About the time I came across the question, “Do you want to get well?” in James 5, and discovered my unexpected answer, the following article on the topic came to my attention.

                   Do You Wish to Get Well? By Kay Arthur

                  “Do you wish to get well?” It seems like a rather foolish question on the surface! At first you think, “Who wouldn’t wish to get well?”

                 I ask these questions, and my mind races to a man sitting at one of the gates surrounding the Old City of Jerusalem. As I recently came out of the Old City     into the noise of the lumbering buses jammed to the doors wit Arabs and to the honking of irate, impassioned cab drivers, as I felt the bright sunshine which had been shielded by the walled, crowded, narrow streets of the Old City, a man sitting on the ground caught my attention. He was happily conversing with the other beggars until a foreign tourist came by. At that point, all conversation ceased, and a hand was lifted as dark eyes silently pled for alms. The other hand pulled up a pant leg to make sure the already exposed ulcer – bright pink, glazed over the purulent patches glistening in the sun – was not missed.

                           My nurse’s heart brought my feet to a halt. I wanted to bend down and shield the open wound from the dust sent flying by the traffic scurrying through the gate. His leg needed tending. It should be washed, medicated, and dressed by someone who cared. Why, unattended, it would only eat away until it reached his bone, and then he could lose his leg!

         Arrested by his plight, I stopped to gaze at his leg and look into the darkness of his eyes, until my friend gently took my by my elbow and propelled me toward our destination. I was a tourist and did not know about these things, She then proceeded to tell me hat this man did not wish to be made well. He made his living from his wound. No need to confront the complexities of responsibility as a citizen of Israel when one could merely sit down in the dust and dirt of Jerusalem and receive pity along with a few shekels.

                My wounded beggar could have been healed. The hospital doors were open to him and medicine was available, but he did now wish to get well. As I looked back in curious fascination, I caught one last glimpse of someone less than what he could have been.

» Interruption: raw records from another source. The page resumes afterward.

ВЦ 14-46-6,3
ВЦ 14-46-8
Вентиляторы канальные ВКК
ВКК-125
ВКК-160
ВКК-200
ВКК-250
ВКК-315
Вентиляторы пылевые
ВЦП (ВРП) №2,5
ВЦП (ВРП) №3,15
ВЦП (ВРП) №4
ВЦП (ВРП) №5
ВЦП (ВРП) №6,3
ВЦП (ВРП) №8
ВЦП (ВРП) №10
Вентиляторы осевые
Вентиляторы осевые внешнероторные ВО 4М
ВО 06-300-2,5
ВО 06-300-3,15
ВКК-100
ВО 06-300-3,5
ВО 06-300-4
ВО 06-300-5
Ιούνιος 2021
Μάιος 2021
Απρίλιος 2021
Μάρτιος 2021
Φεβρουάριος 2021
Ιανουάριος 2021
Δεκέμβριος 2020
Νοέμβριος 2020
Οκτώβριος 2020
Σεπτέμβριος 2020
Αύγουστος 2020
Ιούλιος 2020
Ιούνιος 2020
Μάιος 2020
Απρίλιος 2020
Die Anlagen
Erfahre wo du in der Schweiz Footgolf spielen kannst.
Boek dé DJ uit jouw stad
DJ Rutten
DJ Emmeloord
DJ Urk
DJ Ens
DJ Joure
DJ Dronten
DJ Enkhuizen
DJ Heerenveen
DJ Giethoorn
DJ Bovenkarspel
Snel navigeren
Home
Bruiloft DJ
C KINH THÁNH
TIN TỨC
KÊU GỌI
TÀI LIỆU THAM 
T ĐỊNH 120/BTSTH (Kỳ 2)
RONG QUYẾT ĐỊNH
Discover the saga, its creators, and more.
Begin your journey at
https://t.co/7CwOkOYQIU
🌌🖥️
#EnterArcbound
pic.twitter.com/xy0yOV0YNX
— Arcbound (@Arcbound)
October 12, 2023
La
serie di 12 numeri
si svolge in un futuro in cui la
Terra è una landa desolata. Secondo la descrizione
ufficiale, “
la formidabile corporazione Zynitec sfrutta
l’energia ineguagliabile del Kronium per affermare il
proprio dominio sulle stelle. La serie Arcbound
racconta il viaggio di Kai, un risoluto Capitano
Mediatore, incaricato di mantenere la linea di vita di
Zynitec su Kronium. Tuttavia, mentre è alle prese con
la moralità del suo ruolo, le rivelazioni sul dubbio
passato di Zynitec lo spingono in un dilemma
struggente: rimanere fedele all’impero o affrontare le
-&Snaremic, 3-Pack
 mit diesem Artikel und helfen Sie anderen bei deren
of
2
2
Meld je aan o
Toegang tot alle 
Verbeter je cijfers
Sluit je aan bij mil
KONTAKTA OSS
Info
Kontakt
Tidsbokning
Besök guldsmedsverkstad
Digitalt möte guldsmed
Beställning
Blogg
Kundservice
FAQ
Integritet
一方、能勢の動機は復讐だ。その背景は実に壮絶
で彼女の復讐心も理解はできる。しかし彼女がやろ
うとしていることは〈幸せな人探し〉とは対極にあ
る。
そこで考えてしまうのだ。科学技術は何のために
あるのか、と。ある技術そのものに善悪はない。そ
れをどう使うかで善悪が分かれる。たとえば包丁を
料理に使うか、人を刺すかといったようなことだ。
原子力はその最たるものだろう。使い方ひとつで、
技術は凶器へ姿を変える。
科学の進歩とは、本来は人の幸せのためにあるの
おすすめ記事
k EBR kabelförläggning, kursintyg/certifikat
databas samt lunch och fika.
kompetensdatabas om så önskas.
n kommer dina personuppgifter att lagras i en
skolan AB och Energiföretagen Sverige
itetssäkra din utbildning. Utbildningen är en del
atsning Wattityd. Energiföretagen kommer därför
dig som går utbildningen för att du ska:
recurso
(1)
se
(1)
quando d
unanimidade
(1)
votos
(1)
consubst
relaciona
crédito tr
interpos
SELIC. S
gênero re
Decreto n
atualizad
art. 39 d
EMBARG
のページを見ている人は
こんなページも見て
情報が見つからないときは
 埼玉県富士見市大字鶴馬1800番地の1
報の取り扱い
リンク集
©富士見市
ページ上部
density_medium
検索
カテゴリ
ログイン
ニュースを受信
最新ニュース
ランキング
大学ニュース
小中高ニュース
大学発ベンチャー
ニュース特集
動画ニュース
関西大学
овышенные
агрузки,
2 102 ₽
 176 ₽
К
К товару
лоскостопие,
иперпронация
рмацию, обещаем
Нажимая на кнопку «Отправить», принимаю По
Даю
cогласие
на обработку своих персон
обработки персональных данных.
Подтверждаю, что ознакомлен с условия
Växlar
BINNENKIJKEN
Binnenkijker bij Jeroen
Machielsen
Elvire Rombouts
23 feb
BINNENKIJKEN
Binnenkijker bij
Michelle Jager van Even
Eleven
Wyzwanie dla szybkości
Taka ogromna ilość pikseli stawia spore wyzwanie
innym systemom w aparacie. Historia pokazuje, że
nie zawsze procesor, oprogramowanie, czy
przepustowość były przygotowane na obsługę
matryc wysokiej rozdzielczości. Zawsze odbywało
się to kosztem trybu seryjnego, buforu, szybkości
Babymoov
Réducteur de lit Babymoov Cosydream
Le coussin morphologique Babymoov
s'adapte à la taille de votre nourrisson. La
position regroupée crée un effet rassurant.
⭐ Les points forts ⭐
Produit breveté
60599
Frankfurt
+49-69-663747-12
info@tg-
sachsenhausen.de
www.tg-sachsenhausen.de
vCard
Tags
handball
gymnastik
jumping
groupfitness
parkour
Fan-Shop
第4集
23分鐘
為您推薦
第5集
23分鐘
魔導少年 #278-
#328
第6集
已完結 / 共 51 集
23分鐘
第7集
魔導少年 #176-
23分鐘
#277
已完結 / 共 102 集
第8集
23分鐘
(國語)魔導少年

                           The man in John 5 had been sick for 38 years. We do not know how long he had been lying beside the pool of Bethesda. All we know is that when Jesus passed by and asked him if he wished to be make well, he had to make a choice. Either he could continue in his normal habit of life, or he could relinquish it for healing. Suppose, Beloved, Jesus asked you if you wanted to be make well – emotionally, physical, spiritually? What would you answer?

 

I was thirty-eight years old and had to come to grips that I was the beggar with the festering ulcers; although my wounds were not visible, they were real. And Jesus wanted to heal them. There was a choice to make – an opportunity for me to change my answer.

Yet, I was still hesitant.

The man in the story did not want to get well. He made that choice daily. As appalling as I found this, it was impossible for me not to make the correlation between the man in the story and my own circumstances.

God clearly had my attention. The next question was, “What now?” That question made me feel even more uncomfortable. God was clearly challenging me.